Currency pairs are quoted using the currencies standard abbreviations, with the base first and the quote second. For example, a currency pair having a base currency of the Australian dollar and a counter currency of the United States dollar would be quoted as follows: AUD/USD

This quote tells us that one Australian dollar can be exchanged for 1.0350 USD. If the quote changes from AUD/USD 1.0350 to AUD/USD 1.0360, the Australian dollar has increased in relative value by 10 pips. This increase can be attributed to a weaker purchasing power for the USD or a stronger purchasing power for the AUD, or both. Standard currency abbreviations are determined by the International Organisation for Standardization (ISO).

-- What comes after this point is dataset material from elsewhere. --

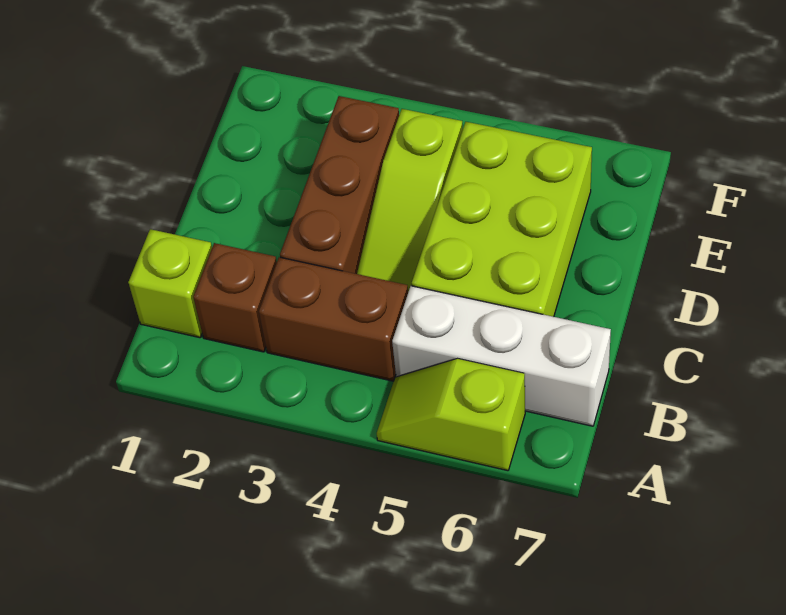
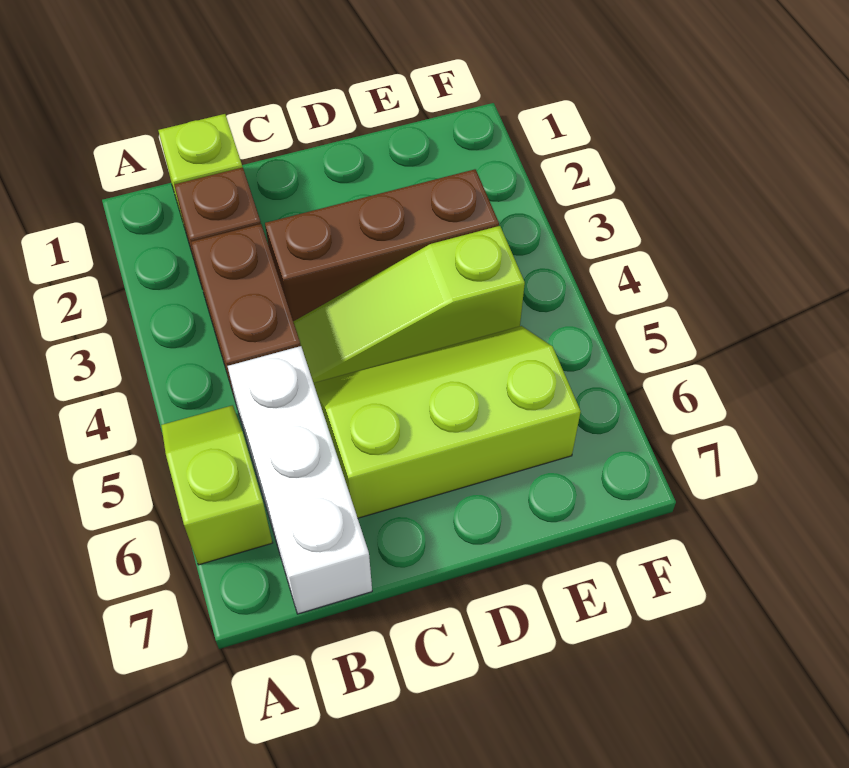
lime 2x3 brick [412,122,592,317] -> lime 2x3 slope [314,326,581,518]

Hierarchy of Base Currencies

Accepted priorities exist when quoting currency pairs in regard to the base currency. The currency with the higher priority should be listed as the base in a currency pair. For example, since its inception in 1999, the Euro has held first precedence. Therefore, any currency pair quoting the Euro should use it as the base. The generally accepted priority ranking of the top eight currencies is as follows:

  1. Euro (EUR)
  2. Pound Sterling (GBP)
  3. Australian dollar (AUD)
  4. New Zealand dollar (NZD)
  5. United States dollar (USD)
  6. Canadian dollar (CAD)
  7. Swiss franc (CHF)
  8. Japanese yen (JPY)
  9. Classification of Currency Pairs

Majors:

The most traded pairs of currency in the world are known as the Majors. These constitute the largest share of the foreign exchange market at about 85%, and always have the USD as one half of the pair. As of the end of 2012, the most traded currencies by value were as follows:

  1. United States dollar (USD)
  2. Euro (EUR)
  3. Japanese yen (JPY)
  4. Pound Sterling (GBP)
  5. Australian dollar (AUD)
  6. Swiss Franc (CHF)
  7. Canadian dollar (CAD)
  8. Hong Kong dollar (HKD)
  9. New Zealand dollar (NZD)
  10. South Korean won (KRW)
  11. Singapore dollar (SGD)
  12. Norwegian krone (NOK)
  13. Swedish krona (SEK)
  14. Mexican peso (MXN)
  15. Indian rupee (INR)

Minors:

Some define minor currency pairs and crosses similarly, but the minors have historically included USD-based pairs that weren´t part of the top three or four traded currencies. For example, USD/JPY is a major pair, but HKD/USD is not.

Cross:

Currency pairs that do not involve the USD are known as cross rates, or crosses. AUD/NZD is the Australian dollar/New Zealand dollar cross, for instance. Euro crosses describe currency pairs that trade against the Euro, but which would normally partner up with the U.S. dollar. For example, EUR/JPY, EUR/GBP or EUR/AUD.

Exotic:

This refers to currency pairs involving an emerging market currency - e.g., Philippines or Mexico - which is not highly liquid (they tend to have a wide bid/offer spread and usually deal in smaller sizes).

Commodity Currency:

This is a currency whose underlying economy is linked to the importance of resources or agriculture. It can be a developed or an emerging economy - e.g., Australian dollar, Canadian dollar, New Zealand dollar or Brazilian real.

Flight to Safety:

In times of financial market stress, some currencies are bought because they are viewed as a calm port in a storm. The USD and Swiss franc have historically been the currencies that filled this role.